Hours later a specialist unit, the Miami-Dade Rescue Team, was rushed into the island from the United States hours and, to the cheers of scores gathered at the site, descended into the deep dark hole looking for survivors. But the hope of a nation vanished with the chilling report that the sniffer dogs had detected no signs of life.
Hope turned to grief as over time, one by one the bodies of the five was retrieved from under the rubble of the two-storey apartment they had moved into only two weeks earlier.
The incident triggered uneasiness about the island’s stability in light of its vast underground network of cave.
The Arch Cot area has been reduced to a virtual ghost town, with the only frequent visitors being vagrants and vandals who dare to trespass into the danger zone.
The area is plagued with rodents and overgrown with bush as residents complained of being forgotten by authorities now that the spotlight of 2007 have gone out.
Put on hold
“If we don’t do it, nobody will come and cut this grass for us. As long as they hear Arch Cot, they put you on hold or say they will call you back, but they don’t even take the numbers,” long-time resident David Benn lamented recently.

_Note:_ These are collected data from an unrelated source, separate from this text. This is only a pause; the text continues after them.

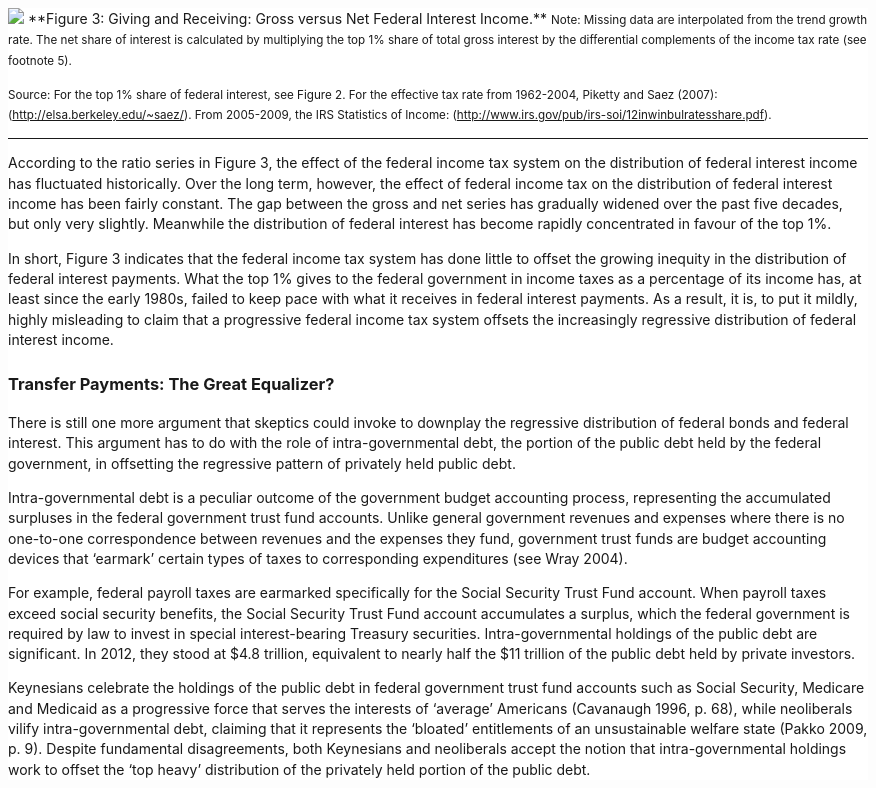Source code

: <img src="../figures/hager_fig3.png" width=450 />
**Figure 3: Giving and Receiving: Gross versus Net Federal Interest Income.**  
<small> Note: Missing data are interpolated from the trend growth rate. The net share of interest is calculated by multiplying the top 1% share of total gross interest by
the differential complements of the income tax rate (see footnote 5).

Source: For the top 1% share of federal interest, see Figure 2. For the effective tax rate from 1962-2004, Piketty and Saez (2007):
(http://elsa.berkeley.edu/~saez/). From 2005-2009, the IRS Statistics of Income:
(http://www.irs.gov/pub/irs-soi/12inwinbulratesshare.pdf). </small>

<hr  />

According to the ratio series in Figure 3, the effect of the federal income tax system on the distribution of federal interest income has fluctuated historically. Over the long term, however, the effect of federal income tax on the distribution of federal interest income has been fairly constant. The gap between the gross and net series has gradually widened over the past five decades, but only very slightly. Meanwhile the distribution of federal interest has become rapidly concentrated in favour of the top 1%.

In short, Figure 3 indicates that the federal income tax system has done little to offset the growing inequity in the distribution of federal interest payments. What the top 1% gives to the federal government in income taxes as a percentage of its income has, at least since the early 1980s, failed to keep pace with what it receives in federal interest payments. As a result, it is, to put it mildly, highly misleading to claim that a progressive federal income tax system offsets the increasingly regressive distribution of federal interest income.

### Transfer Payments: The Great Equalizer?

There is still one more argument that skeptics could invoke to downplay the regressive distribution of federal bonds and federal interest. This argument has to do with the role of intra-governmental debt, the portion of the public debt held by the federal government, in offsetting the regressive pattern of privately held public debt.

Intra-governmental debt is a peculiar outcome of the government budget accounting process, representing the accumulated surpluses in the federal government trust fund accounts. Unlike general government revenues and expenses where there is no one-to-one correspondence between revenues and the expenses they fund, government trust funds are budget accounting devices that ‘earmark’ certain types of taxes to corresponding expenditures (see Wray 2004).

For example, federal payroll taxes are earmarked specifically for the Social Security Trust Fund account. When payroll taxes exceed social security benefits, the Social Security Trust Fund account accumulates a surplus, which the federal government is required by law to invest in special interest-bearing Treasury securities. Intra-governmental holdings of the public debt are significant. In 2012, they stood at \$4.8 trillion, equivalent to nearly half the \$11 trillion of the public debt held by private investors.

Keynesians celebrate the holdings of the public debt in federal government trust fund accounts such as Social Security, Medicare and Medicaid as a progressive force that serves the interests of ‘average’ Americans (Cavanaugh 1996, p. 68), while neoliberals vilify intra-governmental debt, claiming that it represents the ‘bloated’ entitlements of an unsustainable welfare state (Pakko 2009, p. 9). Despite fundamental disagreements, both Keynesians and neoliberals accept the notion that intra-governmental holdings work to offset the ‘top heavy’ distribution of the privately held portion of the public debt.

The news of the inquests comes weeks after Shirley Linton, mother of the late Cassandra Codrington, said she had  a heavy heart because “I feel the Government forget everything ’bout what happen in Brittons Hill in 2007”.
“The Government is so slack . . . up to now I haven’t come to a closure as to what really happened and I don’t know what will happen in the future.
“You see, when you are poor they tend to drag you through the mud. If this was a rich person with initials behind their name, things would have been dealt with better,” she said back in August.
Government earlier this year said it would acquire and demolish three properties in the area.